6. Broader Implications and Future Directions

This paper shows that in high dimensions, classical ML theory has limitations; e.g., classical theory predicts that the MLE is approximately unbiased when in reality it overestimates effect magnitudes. Since the purpose of logistic modeling is to estimate the risk of a specific disease given a patient’s observed characteristics, for example, the bias of the MLE is problematic. A consequence of the bias is that the MLE pushes the predicted chance of being sick toward 0 or 1. This, along with the fact that P values computed from classical approximations are misleading in high dimensions, clearly make the case that routinely used statistical tools fail to provide meaningful inferences from both an estimation and a testing perspective.

We have developed a theory which gives the asymptotic distribution of the MLE and the LRT in a model with independent covariates. As seen in Section 4.g, our results likely hold for a broader range of feature distributions (i.e., other than Gaussian) and it would be important to establish this rigorously. Further, we have also shown how to adjust inference by plugging in an estimate of signal strength in our theoretical predictions.

We conclude with a few directions for future work: It would be of interest to develop corresponding results in the case where the predictors are correlated and to extend the results from this paper to other generalized linear models.

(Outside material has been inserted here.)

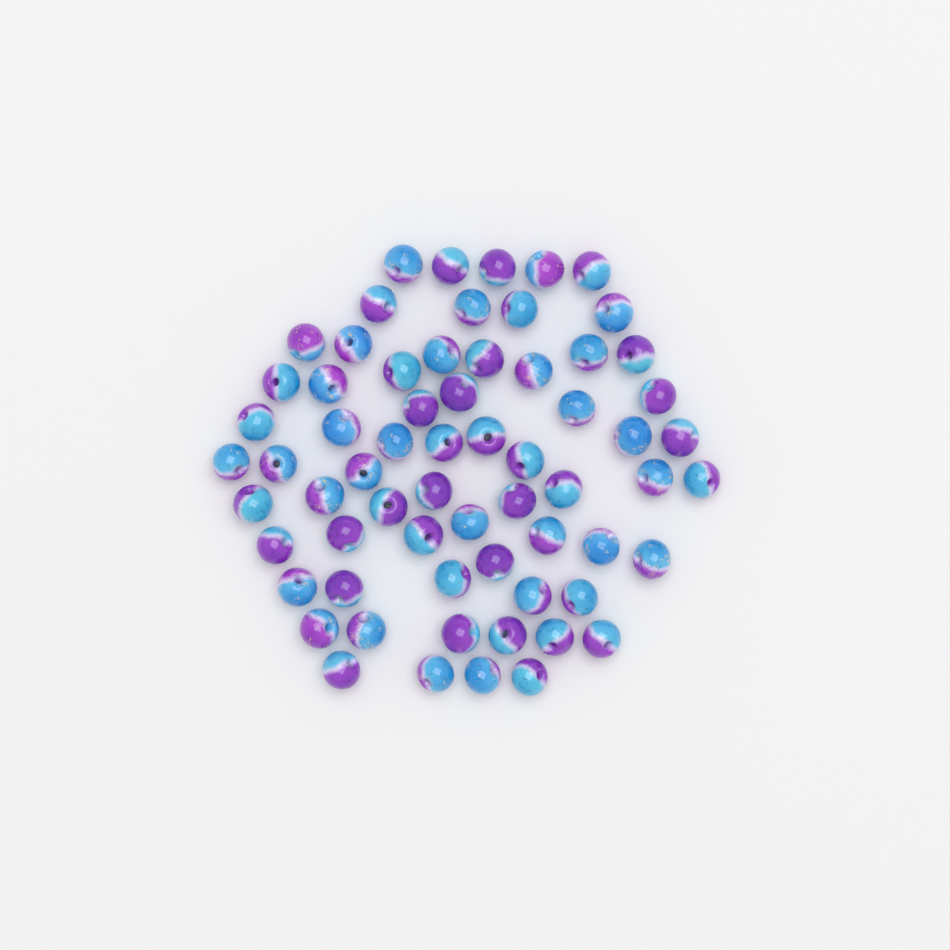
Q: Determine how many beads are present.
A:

Further, it is crucial to understand the robustness of our proposed P values to model misspecifications. We provide some preliminary simulations in SI Appendix, section E. Finally, covariates following general elliptical distributions can be challenging, as shown in refs. 11 and 14 in the context of linear models. Hence, caution is in order as to the broader applicability of our theory.